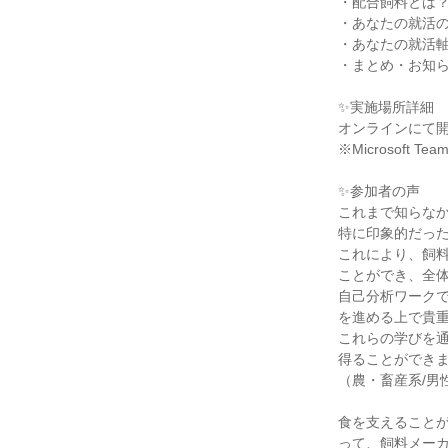
・配合飼料とは
・あなたの就活の
・あなたの就活
・まとめ・お知
✨実施場所詳細
オンラインにて
※Microsoft
✨参加者の声
これまで知らな
特に印象的だっ
これにより、飼
ことができ、全
自己分析ワーク
を進める上で貴
これらの学びを
得ることができ
（農・畜産系/男
食を支えることが
って、飼料メー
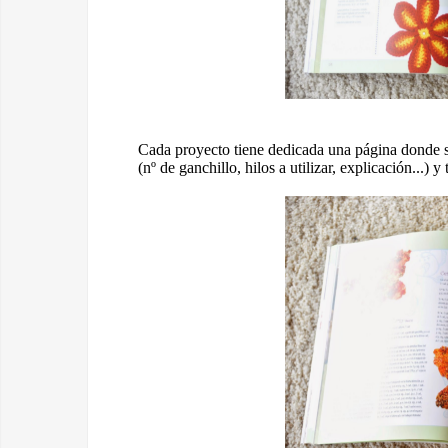
Cada proyecto tiene dedicada una página donde s
(nº de ganchillo, hilos a utilizar, explicación...) 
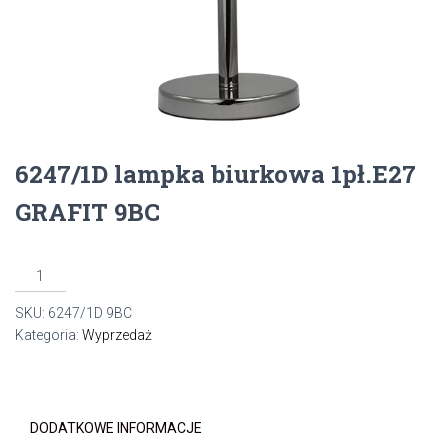
6247/1D lampka biurkowa 1pł.E27
GRAFIT 9BC
ilość
6247/1D
SKU:
6247/1D 9BC
lampka
Kategoria:
Wyprzedaż
biurkowa
1pł.E27
GRAFIT
9BC
DODATKOWE INFORMACJE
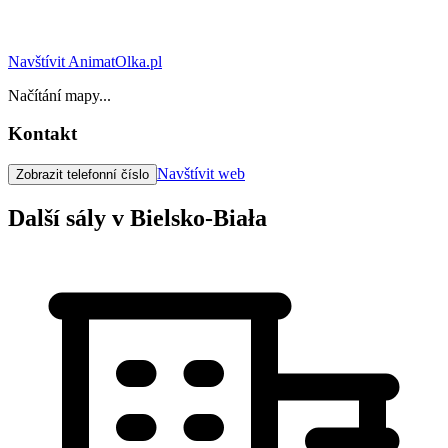
Navštívit AnimatOlka.pl
Načítání mapy...
Kontakt
Navštívit web
Zobrazit telefonní číslo
Další sály v Bielsko-Biała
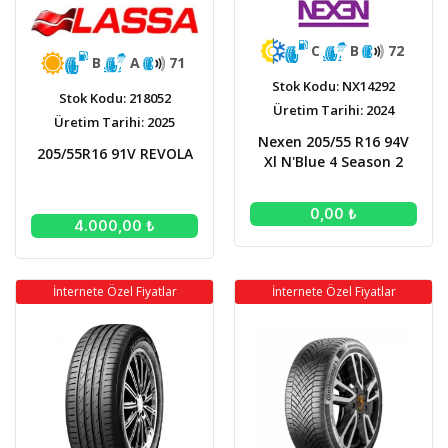
C
B
72
B
A
71
Stok Kodu: NX14292
Stok Kodu: 218052
Üretim Tarihi: 2024
Üretim Tarihi: 2025
Nexen 205/55 R16 94V
205/55R16 91V REVOLA
Xl N'Blue 4 Season 2
0,00 ₺
4.000,00 ₺
İnternete Özel Fiyatlar
İnternete Özel Fiyatlar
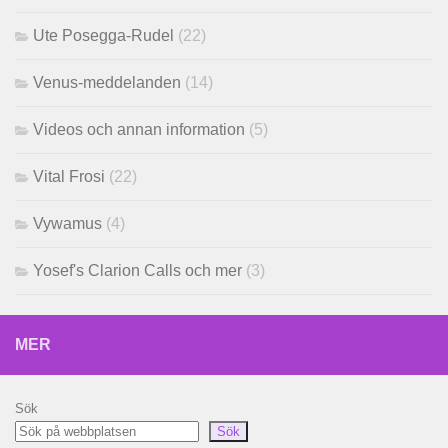
Ute Posegga-Rudel
(22)
Venus-meddelanden
(14)
Videos och annan information
(5)
Vital Frosi
(22)
Vywamus
(4)
Yosef's Clarion Calls och mer
(3)
MER
Sök
Sök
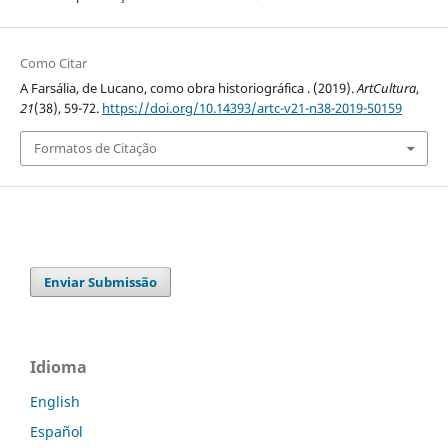
Como Citar
A Farsália, de Lucano, como obra historiográfica . (2019).
ArtCultura
,
21
(38), 59-72.
https://doi.org/10.14393/artc-v21-n38-2019-50159
Formatos de Citação
Enviar Submissão
Idioma
English
Español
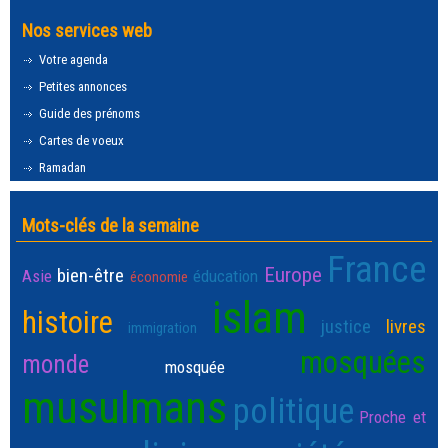
Nos services web
Votre agenda
Petites annonces
Guide des prénoms
Cartes de voeux
Ramadan
Mots-clés de la semaine
France
Europe
bien-être
Asie
éducation
économie
islam
histoire
justice
livres
immigration
mosquées
monde
mosquée
musulmans
politique
Proche et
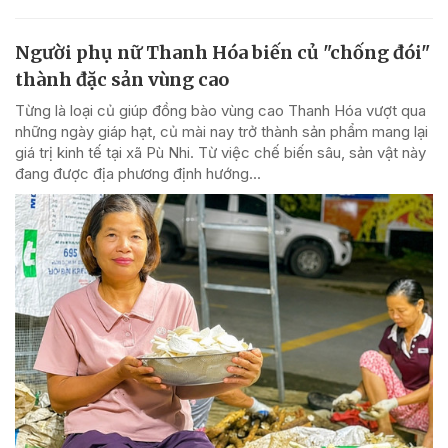
Người phụ nữ Thanh Hóa biến củ "chống đói"
thành đặc sản vùng cao
Từng là loại củ giúp đồng bào vùng cao Thanh Hóa vượt qua
những ngày giáp hạt, củ mài nay trở thành sản phẩm mang lại
giá trị kinh tế tại xã Pù Nhi. Từ việc chế biến sâu, sản vật này
đang được địa phương định hướng...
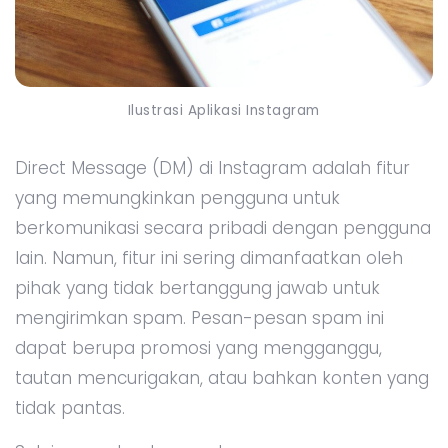
Ilustrasi Aplikasi Instagram
Direct Message (DM) di Instagram adalah fitur
yang memungkinkan pengguna untuk
berkomunikasi secara pribadi dengan pengguna
lain. Namun, fitur ini sering dimanfaatkan oleh
pihak yang tidak bertanggung jawab untuk
mengirimkan spam. Pesan-pesan spam ini
dapat berupa promosi yang mengganggu,
tautan mencurigakan, atau bahkan konten yang
tidak pantas.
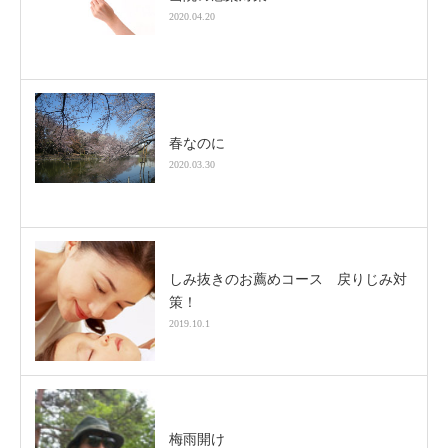
2020.04.20
春なのに
2020.03.30
しみ抜きのお薦めコース 戻りじみ対
策！
2019.10.1
梅雨開け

--------

• **Try it**
The answer must be the full listing retyped exactly, with no pictures in it.

• **Solution**
・配合飼料とは
・あなたの就活の
・あなたの就活
・まとめ・お知
✨実施場所詳細
オンラインにて
※Microsoft
✨参加者の声
これまで知らな
特に印象的だっ
これにより、飼
ことができ、全
自己分析ワーク
を進める上で貴
これらの学びを
得ることができ
（農・畜産系/男
食を支えることが
って、飼料メー
Cada proyecto tiene dedicada una página donde s
(nº de ganchillo, hilos a utilizar, explicación...) 
6247/1D lampka biurkowa 1pł.E27
GRAFIT 9BC
ilość
6247/1D
SKU:
6247/1D 9BC
lampka
Kategoria:
Wyprzedaż
biurkowa
1pł.E27
GRAFIT
9BC
DODATKOWE INFORMACJE
Navštívit AnimatOlka.pl
Načítání mapy...
Kontakt
Navštívit web
Zobrazit telefonní číslo
Další sály v Bielsko-Biała
C
B
72
B
A
71
Stok Kodu: NX14292
Stok Kodu: 218052
Üretim Tarihi: 2024
Üretim Tarihi: 2025
Nexen 205/55 R16 94V
205/55R16 91V REVOLA
Xl N'Blue 4 Season 2
0,00 ₺
4.000,00 ₺
İnternete Özel Fiyatlar
İnternete Özel Fiyatlar
Ute Posegga-Rudel
(22)
Venus-meddelanden
(14)
Videos och annan information
(5)
Vital Frosi
(22)
Vywamus
(4)
Yosef's Clarion Calls och mer
(3)
MER
Sök
Sök
Como Citar
A Farsália, de Lucano, como obra historiográfica . (2019).
ArtCultura
,
21
(38), 59-72.
https://doi.org/10.14393/artc-v21-n38-2019-50159
Formatos de Citação
Enviar Submissão
Idioma
English
Español
Nos services web
Votre agenda
Petites annonces
Guide des prénoms
Cartes de voeux
Ramadan
Mots-clés de la semaine
France
Europe
bien-être
Asie
éducation
économie
islam
histoire
justice
livres
immigration
mosquées
monde
mosquée
musulmans
politique
Proche et
Người phụ nữ Thanh Hóa biến củ "chống đói"
thành đặc sản vùng cao
Từng là loại củ giúp đồng bào vùng cao Thanh Hóa vượt qua
những ngày giáp hạt, củ mài nay trở thành sản phẩm mang lại
giá trị kinh tế tại xã Pù Nhi. Từ việc chế biến sâu, sản vật này
đang được địa phương định hướng...
Ilustrasi Aplikasi Instagram
Direct Message (DM) di Instagram adalah fitur
yang memungkinkan pengguna untuk
berkomunikasi secara pribadi dengan pengguna
lain. Namun, fitur ini sering dimanfaatkan oleh
pihak yang tidak bertanggung jawab untuk
mengirimkan spam. Pesan-pesan spam ini
dapat berupa promosi yang mengganggu,
tautan mencurigakan, atau bahkan konten yang
tidak pantas.
2020.04.20
春なのに
2020.03.30
しみ抜きのお薦めコース 戻りじみ対
策！
2019.10.1
梅雨開け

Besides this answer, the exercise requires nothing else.